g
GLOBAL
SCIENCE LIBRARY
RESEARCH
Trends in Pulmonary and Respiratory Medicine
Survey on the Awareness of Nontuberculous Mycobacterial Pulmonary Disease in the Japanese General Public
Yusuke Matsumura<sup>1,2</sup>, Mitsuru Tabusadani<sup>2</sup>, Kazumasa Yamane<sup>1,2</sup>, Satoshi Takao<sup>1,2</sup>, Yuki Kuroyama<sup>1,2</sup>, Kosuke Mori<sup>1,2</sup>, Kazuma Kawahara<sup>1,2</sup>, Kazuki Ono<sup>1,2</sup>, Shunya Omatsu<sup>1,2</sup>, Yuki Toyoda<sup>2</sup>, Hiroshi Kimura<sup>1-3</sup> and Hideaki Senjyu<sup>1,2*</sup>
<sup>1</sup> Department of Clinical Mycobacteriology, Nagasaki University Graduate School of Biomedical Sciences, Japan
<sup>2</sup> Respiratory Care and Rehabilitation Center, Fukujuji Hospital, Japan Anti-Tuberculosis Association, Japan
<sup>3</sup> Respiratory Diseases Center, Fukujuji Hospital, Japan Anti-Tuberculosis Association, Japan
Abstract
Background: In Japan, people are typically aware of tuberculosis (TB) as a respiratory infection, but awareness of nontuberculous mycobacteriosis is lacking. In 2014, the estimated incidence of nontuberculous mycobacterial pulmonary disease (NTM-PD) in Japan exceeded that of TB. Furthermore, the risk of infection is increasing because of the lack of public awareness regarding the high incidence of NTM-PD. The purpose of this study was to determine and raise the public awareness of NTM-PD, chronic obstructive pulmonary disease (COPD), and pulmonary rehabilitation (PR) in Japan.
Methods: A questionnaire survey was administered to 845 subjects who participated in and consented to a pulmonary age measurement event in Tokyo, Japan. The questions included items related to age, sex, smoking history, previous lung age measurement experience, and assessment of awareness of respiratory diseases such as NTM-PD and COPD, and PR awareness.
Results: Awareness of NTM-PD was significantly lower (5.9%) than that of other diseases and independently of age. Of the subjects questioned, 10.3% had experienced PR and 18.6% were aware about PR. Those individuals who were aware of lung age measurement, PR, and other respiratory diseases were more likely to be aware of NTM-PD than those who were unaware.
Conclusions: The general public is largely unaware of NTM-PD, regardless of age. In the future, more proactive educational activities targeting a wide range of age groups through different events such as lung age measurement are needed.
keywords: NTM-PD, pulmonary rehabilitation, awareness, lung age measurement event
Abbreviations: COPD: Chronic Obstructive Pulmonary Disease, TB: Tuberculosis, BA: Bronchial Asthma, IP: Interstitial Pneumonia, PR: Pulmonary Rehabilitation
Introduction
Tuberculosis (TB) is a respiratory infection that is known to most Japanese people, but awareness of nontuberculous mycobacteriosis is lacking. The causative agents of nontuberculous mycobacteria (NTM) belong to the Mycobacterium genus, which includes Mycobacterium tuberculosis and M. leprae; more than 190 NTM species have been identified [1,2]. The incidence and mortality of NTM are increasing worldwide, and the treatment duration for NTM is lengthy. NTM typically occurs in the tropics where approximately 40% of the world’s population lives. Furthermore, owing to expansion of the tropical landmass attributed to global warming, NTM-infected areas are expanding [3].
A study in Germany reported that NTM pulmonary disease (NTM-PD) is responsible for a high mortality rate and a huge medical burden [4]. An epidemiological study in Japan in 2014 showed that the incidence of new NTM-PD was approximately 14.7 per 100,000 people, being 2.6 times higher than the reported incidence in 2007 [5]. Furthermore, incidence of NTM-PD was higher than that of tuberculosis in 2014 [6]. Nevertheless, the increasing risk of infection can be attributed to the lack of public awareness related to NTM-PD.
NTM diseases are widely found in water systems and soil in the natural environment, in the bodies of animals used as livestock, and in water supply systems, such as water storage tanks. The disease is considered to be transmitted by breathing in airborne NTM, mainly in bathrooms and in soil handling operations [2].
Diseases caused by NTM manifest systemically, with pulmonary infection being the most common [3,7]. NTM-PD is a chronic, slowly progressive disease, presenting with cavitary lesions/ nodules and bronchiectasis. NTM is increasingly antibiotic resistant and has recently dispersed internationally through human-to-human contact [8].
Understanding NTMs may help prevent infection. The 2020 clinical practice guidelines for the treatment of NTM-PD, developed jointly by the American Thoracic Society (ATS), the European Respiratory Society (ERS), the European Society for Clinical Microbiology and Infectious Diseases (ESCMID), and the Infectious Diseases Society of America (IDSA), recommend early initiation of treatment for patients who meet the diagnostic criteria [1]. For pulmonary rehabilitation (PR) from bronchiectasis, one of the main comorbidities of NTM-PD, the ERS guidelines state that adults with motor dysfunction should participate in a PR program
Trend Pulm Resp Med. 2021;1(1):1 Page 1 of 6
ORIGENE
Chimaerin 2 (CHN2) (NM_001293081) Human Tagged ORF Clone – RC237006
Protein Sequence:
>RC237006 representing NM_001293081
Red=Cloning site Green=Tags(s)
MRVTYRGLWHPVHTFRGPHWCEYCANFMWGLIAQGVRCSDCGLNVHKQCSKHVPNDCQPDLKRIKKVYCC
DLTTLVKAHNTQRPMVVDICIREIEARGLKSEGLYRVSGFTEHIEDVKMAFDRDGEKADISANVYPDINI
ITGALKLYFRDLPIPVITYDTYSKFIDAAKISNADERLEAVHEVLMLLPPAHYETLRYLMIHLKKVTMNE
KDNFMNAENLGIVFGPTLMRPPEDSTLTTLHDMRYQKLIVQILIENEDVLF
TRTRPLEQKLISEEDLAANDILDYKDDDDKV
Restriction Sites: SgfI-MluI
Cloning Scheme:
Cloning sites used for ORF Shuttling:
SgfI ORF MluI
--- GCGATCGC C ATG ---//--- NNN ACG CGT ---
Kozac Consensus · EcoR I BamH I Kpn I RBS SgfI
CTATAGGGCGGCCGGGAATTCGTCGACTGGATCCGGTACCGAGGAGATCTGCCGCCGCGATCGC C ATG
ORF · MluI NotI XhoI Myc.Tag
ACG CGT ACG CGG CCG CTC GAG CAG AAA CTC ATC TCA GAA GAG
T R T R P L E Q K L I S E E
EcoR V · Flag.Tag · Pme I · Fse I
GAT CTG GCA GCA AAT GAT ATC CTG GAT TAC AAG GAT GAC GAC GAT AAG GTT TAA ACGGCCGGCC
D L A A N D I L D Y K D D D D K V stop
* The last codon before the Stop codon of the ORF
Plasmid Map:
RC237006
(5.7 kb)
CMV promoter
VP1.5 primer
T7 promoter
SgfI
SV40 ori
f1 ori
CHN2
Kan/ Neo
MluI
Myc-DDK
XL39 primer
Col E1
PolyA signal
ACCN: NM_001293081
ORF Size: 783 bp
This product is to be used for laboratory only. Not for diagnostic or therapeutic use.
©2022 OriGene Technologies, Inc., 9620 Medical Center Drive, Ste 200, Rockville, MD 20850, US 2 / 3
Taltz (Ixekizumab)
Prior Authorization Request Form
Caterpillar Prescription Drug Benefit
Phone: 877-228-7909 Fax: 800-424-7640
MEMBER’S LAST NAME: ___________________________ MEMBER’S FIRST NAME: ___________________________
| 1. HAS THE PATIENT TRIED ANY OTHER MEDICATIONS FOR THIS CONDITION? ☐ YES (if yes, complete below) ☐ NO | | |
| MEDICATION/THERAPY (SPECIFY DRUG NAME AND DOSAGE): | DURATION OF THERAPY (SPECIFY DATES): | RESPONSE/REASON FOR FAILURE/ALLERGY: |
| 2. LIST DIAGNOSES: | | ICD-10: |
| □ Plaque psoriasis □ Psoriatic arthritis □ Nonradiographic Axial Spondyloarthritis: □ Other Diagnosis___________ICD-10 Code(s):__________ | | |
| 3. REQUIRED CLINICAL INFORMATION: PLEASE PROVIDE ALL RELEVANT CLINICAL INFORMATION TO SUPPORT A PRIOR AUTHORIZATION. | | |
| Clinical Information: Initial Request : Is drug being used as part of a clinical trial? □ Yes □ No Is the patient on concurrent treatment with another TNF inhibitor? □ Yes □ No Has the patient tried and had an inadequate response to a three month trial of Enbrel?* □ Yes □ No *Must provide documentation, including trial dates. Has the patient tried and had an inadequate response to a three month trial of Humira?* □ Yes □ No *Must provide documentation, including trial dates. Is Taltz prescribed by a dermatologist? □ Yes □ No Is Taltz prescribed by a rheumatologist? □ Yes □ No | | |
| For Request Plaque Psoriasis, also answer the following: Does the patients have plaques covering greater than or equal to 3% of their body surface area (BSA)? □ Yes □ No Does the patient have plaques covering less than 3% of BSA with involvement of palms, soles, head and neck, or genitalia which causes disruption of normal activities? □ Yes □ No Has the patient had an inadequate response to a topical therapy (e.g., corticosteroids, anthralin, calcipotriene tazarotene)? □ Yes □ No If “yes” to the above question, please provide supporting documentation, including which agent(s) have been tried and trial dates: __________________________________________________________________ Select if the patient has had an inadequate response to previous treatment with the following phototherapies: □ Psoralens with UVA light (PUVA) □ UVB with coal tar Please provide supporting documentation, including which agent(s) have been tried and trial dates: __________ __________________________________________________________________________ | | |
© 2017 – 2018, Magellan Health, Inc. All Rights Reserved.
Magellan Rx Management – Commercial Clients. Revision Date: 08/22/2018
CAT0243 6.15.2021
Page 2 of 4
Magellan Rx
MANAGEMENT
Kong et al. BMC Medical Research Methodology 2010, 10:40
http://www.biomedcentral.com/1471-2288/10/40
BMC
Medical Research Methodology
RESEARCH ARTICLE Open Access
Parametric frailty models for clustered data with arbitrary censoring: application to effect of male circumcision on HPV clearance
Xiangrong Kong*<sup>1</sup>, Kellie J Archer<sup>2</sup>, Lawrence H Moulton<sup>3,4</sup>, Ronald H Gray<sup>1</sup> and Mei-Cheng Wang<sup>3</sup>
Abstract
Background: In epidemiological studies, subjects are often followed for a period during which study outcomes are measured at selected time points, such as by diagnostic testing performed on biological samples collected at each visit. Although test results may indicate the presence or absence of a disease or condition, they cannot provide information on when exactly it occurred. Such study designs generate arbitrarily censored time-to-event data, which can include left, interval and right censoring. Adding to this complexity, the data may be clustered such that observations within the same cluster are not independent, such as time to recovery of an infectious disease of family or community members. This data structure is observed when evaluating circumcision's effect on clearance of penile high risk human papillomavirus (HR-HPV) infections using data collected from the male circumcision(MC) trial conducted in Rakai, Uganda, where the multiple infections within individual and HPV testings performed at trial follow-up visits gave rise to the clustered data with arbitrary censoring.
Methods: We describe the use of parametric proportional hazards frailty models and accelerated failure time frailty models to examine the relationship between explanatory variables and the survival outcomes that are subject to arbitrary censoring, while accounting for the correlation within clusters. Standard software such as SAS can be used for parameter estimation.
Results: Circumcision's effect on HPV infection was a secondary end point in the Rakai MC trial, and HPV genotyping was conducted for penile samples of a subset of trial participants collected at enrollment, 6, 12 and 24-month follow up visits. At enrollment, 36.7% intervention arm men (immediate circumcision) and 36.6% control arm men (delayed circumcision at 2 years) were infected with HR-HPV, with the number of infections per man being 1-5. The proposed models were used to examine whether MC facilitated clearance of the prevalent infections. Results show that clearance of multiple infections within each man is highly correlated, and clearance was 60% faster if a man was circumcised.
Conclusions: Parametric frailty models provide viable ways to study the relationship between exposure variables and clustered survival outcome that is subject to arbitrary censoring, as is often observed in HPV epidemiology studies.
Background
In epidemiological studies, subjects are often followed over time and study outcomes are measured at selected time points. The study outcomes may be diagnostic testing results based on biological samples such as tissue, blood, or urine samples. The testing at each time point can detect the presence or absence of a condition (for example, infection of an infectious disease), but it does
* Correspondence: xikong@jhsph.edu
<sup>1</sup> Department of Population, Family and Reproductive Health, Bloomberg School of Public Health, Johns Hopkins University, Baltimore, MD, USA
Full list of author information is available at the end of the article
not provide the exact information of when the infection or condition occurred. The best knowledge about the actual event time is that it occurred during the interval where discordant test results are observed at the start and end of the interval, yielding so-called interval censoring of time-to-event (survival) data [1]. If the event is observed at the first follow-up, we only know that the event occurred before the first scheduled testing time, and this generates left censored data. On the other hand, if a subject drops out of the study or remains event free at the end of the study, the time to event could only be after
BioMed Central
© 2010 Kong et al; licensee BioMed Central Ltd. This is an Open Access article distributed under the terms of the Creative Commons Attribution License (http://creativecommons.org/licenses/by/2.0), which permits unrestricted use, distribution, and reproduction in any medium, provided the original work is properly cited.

[TASK GOAL]
Each line above from the one with "Magellan Rx Management" up to and including the one with "Methods: We describe" must be set down exactly, and no line outside that span may appear.

[SOLUTION TO THIS EXERCISE]
Magellan Rx Management – Commercial Clients. Revision Date: 08/22/2018
CAT0243 6.15.2021
Page 2 of 4
Magellan Rx
MANAGEMENT
Kong et al. BMC Medical Research Methodology 2010, 10:40
http://www.biomedcentral.com/1471-2288/10/40
BMC
Medical Research Methodology
RESEARCH ARTICLE Open Access
Parametric frailty models for clustered data with arbitrary censoring: application to effect of male circumcision on HPV clearance
Xiangrong Kong*<sup>1</sup>, Kellie J Archer<sup>2</sup>, Lawrence H Moulton<sup>3,4</sup>, Ronald H Gray<sup>1</sup> and Mei-Cheng Wang<sup>3</sup>
Abstract
Background: In epidemiological studies, subjects are often followed for a period during which study outcomes are measured at selected time points, such as by diagnostic testing performed on biological samples collected at each visit. Although test results may indicate the presence or absence of a disease or condition, they cannot provide information on when exactly it occurred. Such study designs generate arbitrarily censored time-to-event data, which can include left, interval and right censoring. Adding to this complexity, the data may be clustered such that observations within the same cluster are not independent, such as time to recovery of an infectious disease of family or community members. This data structure is observed when evaluating circumcision's effect on clearance of penile high risk human papillomavirus (HR-HPV) infections using data collected from the male circumcision(MC) trial conducted in Rakai, Uganda, where the multiple infections within individual and HPV testings performed at trial follow-up visits gave rise to the clustered data with arbitrary censoring.
Methods: We describe the use of parametric proportional hazards frailty models and accelerated failure time frailty models to examine the relationship between explanatory variables and the survival outcomes that are subject to arbitrary censoring, while accounting for the correlation within clusters. Standard software such as SAS can be used for parameter estimation.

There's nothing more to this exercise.